Alarmed by precisely this sort of activist-led pressure, several states have moved to pass laws that prohibit the extension of government contracts to companies that discriminate against the firearms industry. These rules are welcome, but they might be even more effective if they held, instead, that the state will decline to do business with any company that discriminates against the providers of any legal product.

Recently, the city of Los Angeles was reprimanded in court for demanding that any contractor who wishes to do business with the city must disclose its ties to the National Rifle Association. There is clearly a considerable moral difference between a law that seeks to punish contractors for their political relationships and a law that seeks to prohibit such punishment.
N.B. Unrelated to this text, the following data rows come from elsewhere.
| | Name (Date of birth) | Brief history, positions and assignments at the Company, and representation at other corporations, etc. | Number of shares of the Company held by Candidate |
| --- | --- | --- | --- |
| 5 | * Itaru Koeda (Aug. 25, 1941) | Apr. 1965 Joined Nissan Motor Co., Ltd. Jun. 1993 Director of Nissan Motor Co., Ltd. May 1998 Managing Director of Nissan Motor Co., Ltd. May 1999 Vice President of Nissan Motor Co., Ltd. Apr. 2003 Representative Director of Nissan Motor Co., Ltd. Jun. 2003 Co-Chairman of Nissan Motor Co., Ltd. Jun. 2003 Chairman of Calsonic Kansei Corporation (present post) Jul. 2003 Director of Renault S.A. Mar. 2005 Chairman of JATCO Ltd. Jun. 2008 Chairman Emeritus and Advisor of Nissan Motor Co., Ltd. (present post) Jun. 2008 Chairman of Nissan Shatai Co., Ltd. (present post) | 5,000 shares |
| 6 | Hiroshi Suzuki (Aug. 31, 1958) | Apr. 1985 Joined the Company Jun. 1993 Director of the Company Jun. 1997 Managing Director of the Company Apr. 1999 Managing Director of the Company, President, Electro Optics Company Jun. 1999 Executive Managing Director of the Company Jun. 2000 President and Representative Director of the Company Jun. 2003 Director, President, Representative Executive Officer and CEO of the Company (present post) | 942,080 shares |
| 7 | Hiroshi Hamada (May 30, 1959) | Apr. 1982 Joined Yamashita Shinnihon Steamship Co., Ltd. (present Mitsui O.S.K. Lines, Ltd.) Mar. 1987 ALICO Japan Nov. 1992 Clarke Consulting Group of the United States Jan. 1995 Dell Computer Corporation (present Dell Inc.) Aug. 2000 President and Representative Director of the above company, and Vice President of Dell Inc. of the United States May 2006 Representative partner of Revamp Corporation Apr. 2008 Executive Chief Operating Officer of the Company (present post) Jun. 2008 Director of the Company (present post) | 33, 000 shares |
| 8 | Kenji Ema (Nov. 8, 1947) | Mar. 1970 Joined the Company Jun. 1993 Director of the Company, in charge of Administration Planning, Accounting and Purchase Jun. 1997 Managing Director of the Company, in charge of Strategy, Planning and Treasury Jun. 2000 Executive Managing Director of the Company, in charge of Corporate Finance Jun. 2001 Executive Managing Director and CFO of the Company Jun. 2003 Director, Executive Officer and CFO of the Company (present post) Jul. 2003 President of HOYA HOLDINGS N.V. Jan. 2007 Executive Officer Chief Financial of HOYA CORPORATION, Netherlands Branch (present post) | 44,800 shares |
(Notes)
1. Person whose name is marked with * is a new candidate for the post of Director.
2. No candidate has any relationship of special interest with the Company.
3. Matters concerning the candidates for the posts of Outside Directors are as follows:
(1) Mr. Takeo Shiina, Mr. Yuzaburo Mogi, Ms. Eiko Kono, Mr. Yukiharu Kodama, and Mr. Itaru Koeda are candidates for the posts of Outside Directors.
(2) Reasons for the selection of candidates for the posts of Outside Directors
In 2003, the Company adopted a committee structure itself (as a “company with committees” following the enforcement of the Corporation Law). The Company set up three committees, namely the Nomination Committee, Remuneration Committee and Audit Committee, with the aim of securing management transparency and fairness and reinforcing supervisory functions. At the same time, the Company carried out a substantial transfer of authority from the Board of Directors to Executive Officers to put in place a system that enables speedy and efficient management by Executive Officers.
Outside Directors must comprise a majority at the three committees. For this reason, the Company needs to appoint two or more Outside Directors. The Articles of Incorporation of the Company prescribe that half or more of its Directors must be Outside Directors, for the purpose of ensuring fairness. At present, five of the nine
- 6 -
And yet, practically, and tactically, a content-neutral rule that had contained exceptions only for religious liberty would be more likely both to survive in the courts and to remain intact when control of the government changes hands.

Whatever they choose to do, it will be important for advocates of the Second Amendment to remember that, while the gun-control movement may have changed its approach, our remedy is the same: To use the many different sorts of power that we have at our disposal.

Economically, we have the power to patronize and invest in businesses that share our values. Entrepreneurially, we have the power to build companies that can serve firearms-related industry. Politically, we have the power to prevent government entities from pressuring certain companies to change their behavior. And, on top of it all, we have our voices, which we can use to say that most-useful of all words: “No.”